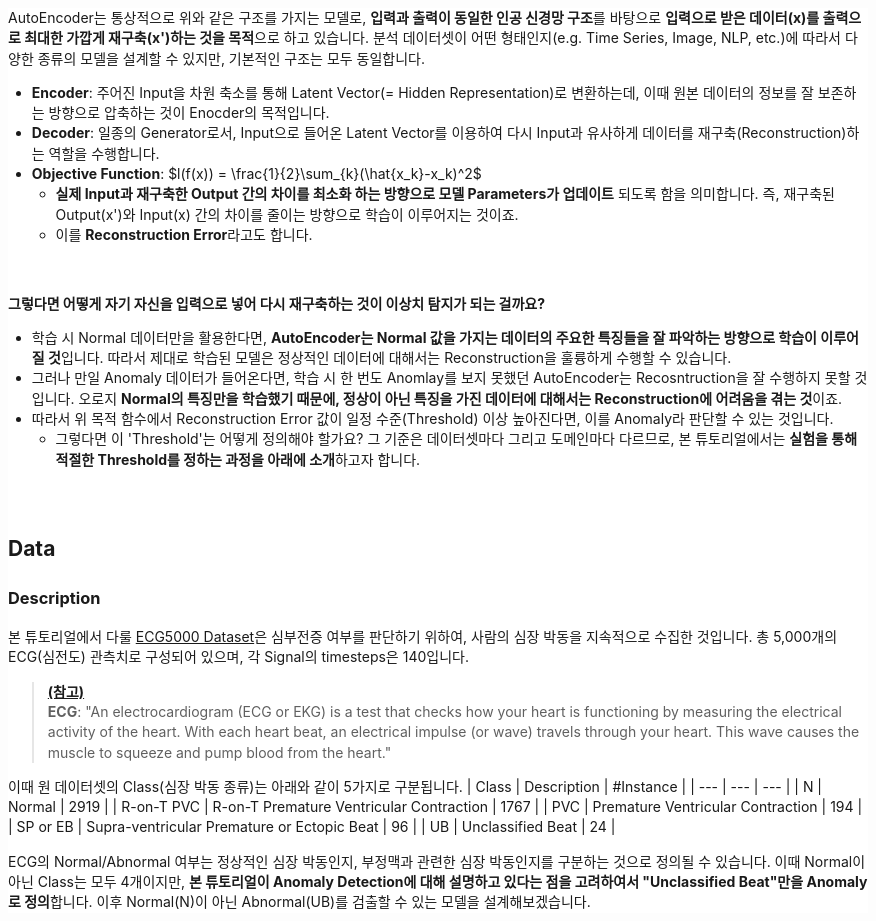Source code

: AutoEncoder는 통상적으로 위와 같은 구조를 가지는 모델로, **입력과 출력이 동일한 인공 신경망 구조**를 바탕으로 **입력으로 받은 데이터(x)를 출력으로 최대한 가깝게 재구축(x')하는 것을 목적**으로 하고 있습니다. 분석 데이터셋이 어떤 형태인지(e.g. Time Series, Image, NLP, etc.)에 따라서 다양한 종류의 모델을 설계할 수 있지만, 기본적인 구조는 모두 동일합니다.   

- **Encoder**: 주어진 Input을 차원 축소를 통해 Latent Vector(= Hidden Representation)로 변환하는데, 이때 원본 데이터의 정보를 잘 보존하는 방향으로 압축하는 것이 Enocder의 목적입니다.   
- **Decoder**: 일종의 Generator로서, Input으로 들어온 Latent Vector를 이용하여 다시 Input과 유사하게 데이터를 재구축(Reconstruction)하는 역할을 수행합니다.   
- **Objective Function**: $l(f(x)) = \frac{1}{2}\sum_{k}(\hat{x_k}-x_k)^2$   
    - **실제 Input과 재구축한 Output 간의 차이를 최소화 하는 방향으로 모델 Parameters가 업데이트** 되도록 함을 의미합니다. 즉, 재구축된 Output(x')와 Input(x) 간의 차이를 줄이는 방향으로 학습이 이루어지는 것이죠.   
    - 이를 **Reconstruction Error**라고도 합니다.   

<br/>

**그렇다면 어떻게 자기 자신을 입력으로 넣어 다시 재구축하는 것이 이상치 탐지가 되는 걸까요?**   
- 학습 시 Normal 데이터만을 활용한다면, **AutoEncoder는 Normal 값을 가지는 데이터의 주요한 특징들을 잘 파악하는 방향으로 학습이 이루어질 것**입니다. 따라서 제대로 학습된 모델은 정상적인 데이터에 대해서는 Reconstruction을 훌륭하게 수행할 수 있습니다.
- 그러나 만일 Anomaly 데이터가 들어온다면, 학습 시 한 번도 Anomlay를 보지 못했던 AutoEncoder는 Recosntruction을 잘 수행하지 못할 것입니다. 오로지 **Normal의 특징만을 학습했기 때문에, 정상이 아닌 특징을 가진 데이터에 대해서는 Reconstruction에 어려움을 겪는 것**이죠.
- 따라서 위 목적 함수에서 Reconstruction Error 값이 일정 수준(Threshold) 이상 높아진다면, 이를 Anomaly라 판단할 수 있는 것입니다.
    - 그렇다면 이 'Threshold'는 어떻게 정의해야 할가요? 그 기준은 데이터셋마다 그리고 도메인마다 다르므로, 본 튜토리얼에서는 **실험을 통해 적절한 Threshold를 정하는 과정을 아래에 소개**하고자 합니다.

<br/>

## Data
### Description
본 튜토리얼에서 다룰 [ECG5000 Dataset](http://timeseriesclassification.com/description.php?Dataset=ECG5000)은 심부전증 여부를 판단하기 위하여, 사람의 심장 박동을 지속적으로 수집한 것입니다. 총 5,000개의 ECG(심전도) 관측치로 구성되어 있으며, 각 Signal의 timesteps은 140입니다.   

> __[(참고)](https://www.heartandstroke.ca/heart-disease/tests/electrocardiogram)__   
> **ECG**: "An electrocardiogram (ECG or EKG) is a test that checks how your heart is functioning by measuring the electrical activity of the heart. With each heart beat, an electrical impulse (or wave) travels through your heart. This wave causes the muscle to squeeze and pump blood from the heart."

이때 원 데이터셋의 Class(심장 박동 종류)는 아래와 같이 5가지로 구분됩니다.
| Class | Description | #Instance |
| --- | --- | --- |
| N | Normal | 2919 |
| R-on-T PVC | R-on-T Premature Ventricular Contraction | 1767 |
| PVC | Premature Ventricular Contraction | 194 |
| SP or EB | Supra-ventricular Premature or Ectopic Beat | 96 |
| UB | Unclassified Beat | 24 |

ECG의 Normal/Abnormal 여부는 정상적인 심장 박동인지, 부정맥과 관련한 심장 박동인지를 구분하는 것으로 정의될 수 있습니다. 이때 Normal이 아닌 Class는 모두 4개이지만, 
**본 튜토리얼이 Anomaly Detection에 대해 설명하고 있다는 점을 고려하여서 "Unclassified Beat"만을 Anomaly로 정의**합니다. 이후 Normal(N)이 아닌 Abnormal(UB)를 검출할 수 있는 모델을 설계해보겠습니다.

* DIRECTIONS FOR THIS TASK *
Pictures stay out; everything else in the listing above gets repeated exactly.

* ANSWER BELOW *
Source code

: AutoEncoder는 통상적으로 위와 같은 구조를 가지는 모델로, **입력과 출력이 동일한 인공 신경망 구조**를 바탕으로 **입력으로 받은 데이터(x)를 출력으로 최대한 가깝게 재구축(x')하는 것을 목적**으로 하고 있습니다. 분석 데이터셋이 어떤 형태인지(e.g. Time Series, Image, NLP, etc.)에 따라서 다양한 종류의 모델을 설계할 수 있지만, 기본적인 구조는 모두 동일합니다.   

- **Encoder**: 주어진 Input을 차원 축소를 통해 Latent Vector(= Hidden Representation)로 변환하는데, 이때 원본 데이터의 정보를 잘 보존하는 방향으로 압축하는 것이 Enocder의 목적입니다.   
- **Decoder**: 일종의 Generator로서, Input으로 들어온 Latent Vector를 이용하여 다시 Input과 유사하게 데이터를 재구축(Reconstruction)하는 역할을 수행합니다.   
- **Objective Function**: $l(f(x)) = \frac{1}{2}\sum_{k}(\hat{x_k}-x_k)^2$   
    - **실제 Input과 재구축한 Output 간의 차이를 최소화 하는 방향으로 모델 Parameters가 업데이트** 되도록 함을 의미합니다. 즉, 재구축된 Output(x')와 Input(x) 간의 차이를 줄이는 방향으로 학습이 이루어지는 것이죠.   
    - 이를 **Reconstruction Error**라고도 합니다.   

<br/>

**그렇다면 어떻게 자기 자신을 입력으로 넣어 다시 재구축하는 것이 이상치 탐지가 되는 걸까요?**   
- 학습 시 Normal 데이터만을 활용한다면, **AutoEncoder는 Normal 값을 가지는 데이터의 주요한 특징들을 잘 파악하는 방향으로 학습이 이루어질 것**입니다. 따라서 제대로 학습된 모델은 정상적인 데이터에 대해서는 Reconstruction을 훌륭하게 수행할 수 있습니다.
- 그러나 만일 Anomaly 데이터가 들어온다면, 학습 시 한 번도 Anomlay를 보지 못했던 AutoEncoder는 Recosntruction을 잘 수행하지 못할 것입니다. 오로지 **Normal의 특징만을 학습했기 때문에, 정상이 아닌 특징을 가진 데이터에 대해서는 Reconstruction에 어려움을 겪는 것**이죠.
- 따라서 위 목적 함수에서 Reconstruction Error 값이 일정 수준(Threshold) 이상 높아진다면, 이를 Anomaly라 판단할 수 있는 것입니다.
    - 그렇다면 이 'Threshold'는 어떻게 정의해야 할가요? 그 기준은 데이터셋마다 그리고 도메인마다 다르므로, 본 튜토리얼에서는 **실험을 통해 적절한 Threshold를 정하는 과정을 아래에 소개**하고자 합니다.

<br/>

## Data
### Description
본 튜토리얼에서 다룰 [ECG5000 Dataset](http://timeseriesclassification.com/description.php?Dataset=ECG5000)은 심부전증 여부를 판단하기 위하여, 사람의 심장 박동을 지속적으로 수집한 것입니다. 총 5,000개의 ECG(심전도) 관측치로 구성되어 있으며, 각 Signal의 timesteps은 140입니다.   

> __[(참고)](https://www.heartandstroke.ca/heart-disease/tests/electrocardiogram)__   
> **ECG**: "An electrocardiogram (ECG or EKG) is a test that checks how your heart is functioning by measuring the electrical activity of the heart. With each heart beat, an electrical impulse (or wave) travels through your heart. This wave causes the muscle to squeeze and pump blood from the heart."

이때 원 데이터셋의 Class(심장 박동 종류)는 아래와 같이 5가지로 구분됩니다.
| Class | Description | #Instance |
| --- | --- | --- |
| N | Normal | 2919 |
| R-on-T PVC | R-on-T Premature Ventricular Contraction | 1767 |
| PVC | Premature Ventricular Contraction | 194 |
| SP or EB | Supra-ventricular Premature or Ectopic Beat | 96 |
| UB | Unclassified Beat | 24 |

ECG의 Normal/Abnormal 여부는 정상적인 심장 박동인지, 부정맥과 관련한 심장 박동인지를 구분하는 것으로 정의될 수 있습니다. 이때 Normal이 아닌 Class는 모두 4개이지만, 
**본 튜토리얼이 Anomaly Detection에 대해 설명하고 있다는 점을 고려하여서 "Unclassified Beat"만을 Anomaly로 정의**합니다. 이후 Normal(N)이 아닌 Abnormal(UB)를 검출할 수 있는 모델을 설계해보겠습니다.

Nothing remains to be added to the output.